How to Overcome Networking Anxiety
- John Cerniglia

- 3 days ago
- 2 min read

For a lot of people, the word networking brings up the same image, forced conversations, exchanging business cards, trying to “sell yourself” in a room full of strangers. It can feel uncomfortable, and honestly, a little inauthentic. But real networking? It doesn’t look like that. At its core, networking is just building relationships.
It’s having conversations without an agenda. It’s getting to know what people do and who they are. It’s finding natural ways to connect, not forcing them. And more often than not, the best opportunities come from those kinds of interactions. Not the perfectly practiced pitch.
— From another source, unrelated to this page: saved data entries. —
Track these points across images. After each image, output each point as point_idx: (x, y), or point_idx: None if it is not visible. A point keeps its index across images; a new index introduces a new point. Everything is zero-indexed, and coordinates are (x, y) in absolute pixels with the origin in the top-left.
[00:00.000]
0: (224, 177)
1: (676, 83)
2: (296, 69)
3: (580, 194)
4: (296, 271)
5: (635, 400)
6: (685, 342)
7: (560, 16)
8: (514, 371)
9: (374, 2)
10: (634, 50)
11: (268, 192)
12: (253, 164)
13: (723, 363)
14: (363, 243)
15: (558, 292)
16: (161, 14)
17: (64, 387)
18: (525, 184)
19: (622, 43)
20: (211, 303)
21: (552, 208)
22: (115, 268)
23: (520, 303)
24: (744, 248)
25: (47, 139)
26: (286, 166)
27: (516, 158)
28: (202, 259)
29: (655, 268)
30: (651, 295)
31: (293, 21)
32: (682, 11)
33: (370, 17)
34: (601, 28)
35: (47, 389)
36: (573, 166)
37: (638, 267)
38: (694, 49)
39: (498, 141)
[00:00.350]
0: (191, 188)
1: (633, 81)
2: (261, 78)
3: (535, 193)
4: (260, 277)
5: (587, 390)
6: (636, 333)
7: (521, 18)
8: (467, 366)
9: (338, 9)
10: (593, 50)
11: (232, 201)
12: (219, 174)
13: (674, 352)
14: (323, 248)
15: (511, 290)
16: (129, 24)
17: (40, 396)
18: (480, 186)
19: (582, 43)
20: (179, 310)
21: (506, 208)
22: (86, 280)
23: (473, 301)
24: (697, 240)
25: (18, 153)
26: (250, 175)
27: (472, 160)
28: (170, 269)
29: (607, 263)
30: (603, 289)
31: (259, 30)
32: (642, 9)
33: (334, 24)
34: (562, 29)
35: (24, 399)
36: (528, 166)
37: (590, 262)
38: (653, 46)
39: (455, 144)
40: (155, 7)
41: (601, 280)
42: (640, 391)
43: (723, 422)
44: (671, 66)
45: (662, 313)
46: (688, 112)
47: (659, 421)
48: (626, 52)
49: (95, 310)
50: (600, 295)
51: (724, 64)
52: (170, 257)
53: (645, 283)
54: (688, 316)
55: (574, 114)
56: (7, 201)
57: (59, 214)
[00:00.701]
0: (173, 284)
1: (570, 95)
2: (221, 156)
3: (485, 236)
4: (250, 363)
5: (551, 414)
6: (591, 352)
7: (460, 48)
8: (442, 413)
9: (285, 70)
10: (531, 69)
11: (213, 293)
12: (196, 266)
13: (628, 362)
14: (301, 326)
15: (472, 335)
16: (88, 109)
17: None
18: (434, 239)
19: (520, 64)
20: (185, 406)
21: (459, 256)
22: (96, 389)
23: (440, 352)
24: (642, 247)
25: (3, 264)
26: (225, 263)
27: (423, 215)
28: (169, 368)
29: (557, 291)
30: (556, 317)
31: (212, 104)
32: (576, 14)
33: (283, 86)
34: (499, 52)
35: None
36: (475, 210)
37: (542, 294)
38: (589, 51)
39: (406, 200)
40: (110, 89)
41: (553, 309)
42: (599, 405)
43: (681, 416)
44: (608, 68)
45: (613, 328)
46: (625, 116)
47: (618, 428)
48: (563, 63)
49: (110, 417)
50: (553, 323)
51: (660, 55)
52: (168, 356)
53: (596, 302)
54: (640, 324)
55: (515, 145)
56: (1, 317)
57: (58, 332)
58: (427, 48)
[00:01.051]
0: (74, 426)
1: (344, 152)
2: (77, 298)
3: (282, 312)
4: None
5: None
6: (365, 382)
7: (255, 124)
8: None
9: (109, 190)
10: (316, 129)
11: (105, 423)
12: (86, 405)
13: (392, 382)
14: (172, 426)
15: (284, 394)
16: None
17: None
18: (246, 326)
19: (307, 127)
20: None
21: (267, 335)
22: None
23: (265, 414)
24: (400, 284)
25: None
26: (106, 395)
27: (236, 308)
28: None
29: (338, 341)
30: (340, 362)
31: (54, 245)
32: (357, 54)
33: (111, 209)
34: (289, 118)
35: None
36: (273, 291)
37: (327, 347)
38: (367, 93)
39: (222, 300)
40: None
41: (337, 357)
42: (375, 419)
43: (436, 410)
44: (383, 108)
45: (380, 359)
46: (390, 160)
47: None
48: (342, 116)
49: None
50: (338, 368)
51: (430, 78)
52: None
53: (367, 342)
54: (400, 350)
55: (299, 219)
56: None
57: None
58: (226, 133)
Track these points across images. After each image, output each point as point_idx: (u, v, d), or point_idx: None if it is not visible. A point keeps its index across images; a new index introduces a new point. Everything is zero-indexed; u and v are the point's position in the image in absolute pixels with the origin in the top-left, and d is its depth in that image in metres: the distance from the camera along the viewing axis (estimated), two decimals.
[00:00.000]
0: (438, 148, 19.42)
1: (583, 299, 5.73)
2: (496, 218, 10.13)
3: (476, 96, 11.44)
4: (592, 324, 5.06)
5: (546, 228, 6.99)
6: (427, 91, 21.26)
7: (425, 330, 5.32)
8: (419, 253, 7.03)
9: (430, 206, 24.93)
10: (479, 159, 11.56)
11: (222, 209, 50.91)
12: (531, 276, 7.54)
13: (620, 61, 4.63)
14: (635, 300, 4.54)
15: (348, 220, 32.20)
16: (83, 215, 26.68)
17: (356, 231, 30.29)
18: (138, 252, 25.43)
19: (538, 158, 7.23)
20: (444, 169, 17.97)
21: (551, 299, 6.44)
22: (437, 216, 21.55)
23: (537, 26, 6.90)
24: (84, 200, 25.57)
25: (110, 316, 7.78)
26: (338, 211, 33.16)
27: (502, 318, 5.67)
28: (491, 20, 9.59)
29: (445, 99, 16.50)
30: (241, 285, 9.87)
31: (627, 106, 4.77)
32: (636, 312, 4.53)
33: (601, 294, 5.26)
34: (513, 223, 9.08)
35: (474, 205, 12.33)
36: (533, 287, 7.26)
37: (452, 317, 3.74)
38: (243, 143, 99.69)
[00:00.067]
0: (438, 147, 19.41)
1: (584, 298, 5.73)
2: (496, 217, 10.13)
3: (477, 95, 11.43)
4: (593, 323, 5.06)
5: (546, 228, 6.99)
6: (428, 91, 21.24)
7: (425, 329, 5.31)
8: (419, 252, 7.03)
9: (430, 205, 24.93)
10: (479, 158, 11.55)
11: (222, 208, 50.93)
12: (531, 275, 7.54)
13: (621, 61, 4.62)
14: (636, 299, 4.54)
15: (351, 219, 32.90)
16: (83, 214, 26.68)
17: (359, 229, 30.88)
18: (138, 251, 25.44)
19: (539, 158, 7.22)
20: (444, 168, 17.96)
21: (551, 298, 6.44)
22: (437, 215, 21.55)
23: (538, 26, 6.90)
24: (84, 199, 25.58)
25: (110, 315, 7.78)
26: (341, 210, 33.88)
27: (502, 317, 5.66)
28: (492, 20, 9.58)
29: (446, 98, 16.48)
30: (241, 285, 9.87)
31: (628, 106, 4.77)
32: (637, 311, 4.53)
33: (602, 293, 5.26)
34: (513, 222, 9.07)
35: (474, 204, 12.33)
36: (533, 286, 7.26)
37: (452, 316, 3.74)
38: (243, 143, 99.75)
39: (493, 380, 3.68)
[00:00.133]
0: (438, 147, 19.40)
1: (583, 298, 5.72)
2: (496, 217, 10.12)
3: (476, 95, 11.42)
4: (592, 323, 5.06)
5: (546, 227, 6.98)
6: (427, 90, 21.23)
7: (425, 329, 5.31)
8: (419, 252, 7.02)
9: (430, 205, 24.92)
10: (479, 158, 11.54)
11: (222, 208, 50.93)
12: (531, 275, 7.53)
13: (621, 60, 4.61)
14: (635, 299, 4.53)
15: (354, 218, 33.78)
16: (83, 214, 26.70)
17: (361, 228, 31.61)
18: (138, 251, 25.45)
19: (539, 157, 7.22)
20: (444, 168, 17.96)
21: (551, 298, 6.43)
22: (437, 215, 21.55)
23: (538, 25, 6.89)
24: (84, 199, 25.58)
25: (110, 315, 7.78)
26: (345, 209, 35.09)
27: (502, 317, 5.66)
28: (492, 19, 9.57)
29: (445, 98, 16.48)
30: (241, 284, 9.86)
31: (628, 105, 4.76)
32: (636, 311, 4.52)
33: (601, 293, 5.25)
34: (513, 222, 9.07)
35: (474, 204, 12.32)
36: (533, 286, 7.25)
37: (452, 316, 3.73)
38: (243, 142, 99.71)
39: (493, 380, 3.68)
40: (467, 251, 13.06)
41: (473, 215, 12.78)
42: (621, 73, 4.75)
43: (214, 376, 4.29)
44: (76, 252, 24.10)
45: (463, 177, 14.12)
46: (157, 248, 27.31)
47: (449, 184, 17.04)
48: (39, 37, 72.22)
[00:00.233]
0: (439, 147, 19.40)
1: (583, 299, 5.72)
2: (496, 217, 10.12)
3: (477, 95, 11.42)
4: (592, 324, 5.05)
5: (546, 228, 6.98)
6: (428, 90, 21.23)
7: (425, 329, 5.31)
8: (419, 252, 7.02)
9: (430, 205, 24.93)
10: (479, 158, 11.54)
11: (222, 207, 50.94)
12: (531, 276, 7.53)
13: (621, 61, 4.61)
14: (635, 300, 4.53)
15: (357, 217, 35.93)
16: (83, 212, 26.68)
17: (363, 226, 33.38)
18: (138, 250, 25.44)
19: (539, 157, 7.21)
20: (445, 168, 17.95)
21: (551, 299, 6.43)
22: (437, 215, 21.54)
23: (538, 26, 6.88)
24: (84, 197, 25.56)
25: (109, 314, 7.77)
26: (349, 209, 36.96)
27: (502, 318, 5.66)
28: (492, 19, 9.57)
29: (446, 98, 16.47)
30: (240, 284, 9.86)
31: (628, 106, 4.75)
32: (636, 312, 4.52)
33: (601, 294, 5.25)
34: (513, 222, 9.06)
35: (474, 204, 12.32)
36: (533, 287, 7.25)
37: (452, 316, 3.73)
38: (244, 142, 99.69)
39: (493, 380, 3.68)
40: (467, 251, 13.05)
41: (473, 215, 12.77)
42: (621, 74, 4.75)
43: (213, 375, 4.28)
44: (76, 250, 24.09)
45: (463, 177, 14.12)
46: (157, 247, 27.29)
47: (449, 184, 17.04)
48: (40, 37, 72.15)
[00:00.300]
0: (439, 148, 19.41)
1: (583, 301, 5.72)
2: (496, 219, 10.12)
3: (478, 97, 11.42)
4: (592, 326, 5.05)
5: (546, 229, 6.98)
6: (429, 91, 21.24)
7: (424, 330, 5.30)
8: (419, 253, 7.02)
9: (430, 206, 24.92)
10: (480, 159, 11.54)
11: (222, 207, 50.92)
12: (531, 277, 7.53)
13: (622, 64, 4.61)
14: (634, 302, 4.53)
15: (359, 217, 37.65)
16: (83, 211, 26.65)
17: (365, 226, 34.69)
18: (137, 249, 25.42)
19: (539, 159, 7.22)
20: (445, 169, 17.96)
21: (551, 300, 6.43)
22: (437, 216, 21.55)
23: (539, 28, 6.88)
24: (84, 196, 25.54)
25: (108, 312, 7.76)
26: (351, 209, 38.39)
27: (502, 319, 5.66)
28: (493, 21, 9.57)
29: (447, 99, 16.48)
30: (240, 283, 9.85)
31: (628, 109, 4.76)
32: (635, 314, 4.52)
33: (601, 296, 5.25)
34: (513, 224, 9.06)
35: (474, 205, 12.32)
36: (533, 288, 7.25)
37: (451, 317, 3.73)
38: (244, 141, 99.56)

One of the biggest shifts you can make is this, stop thinking about what you can get from a conversation, and start thinking about how you can engage in it.
Ask questions, be curious, listen more than you talk. People remember how you made them feel far more than what you said. It also helps to rethink where networking happens. It’s not just events or formal meetups. It happens in shared spaces. In passing conversations. In everyday moments with people you see regularly.
When you’re in an environment where other professionals are working, building, and growing, connections happen naturally. There’s no pressure to perform, just the opportunity to show up as yourself. And over time, those small, consistent interactions turn into something bigger: Trust. Referrals. Real relationships. Networking doesn’t have to feel awkward. It just has to feel genuine.
At Brownstone Office Park, that’s exactly what we see happening every day. Conversations start casually and turn into collaborations, referrals, and lasting connections, simply because people are sharing the same space and showing up consistently. Because sometimes the best networking doesn’t feel like networking at all. It just feels like being part of something.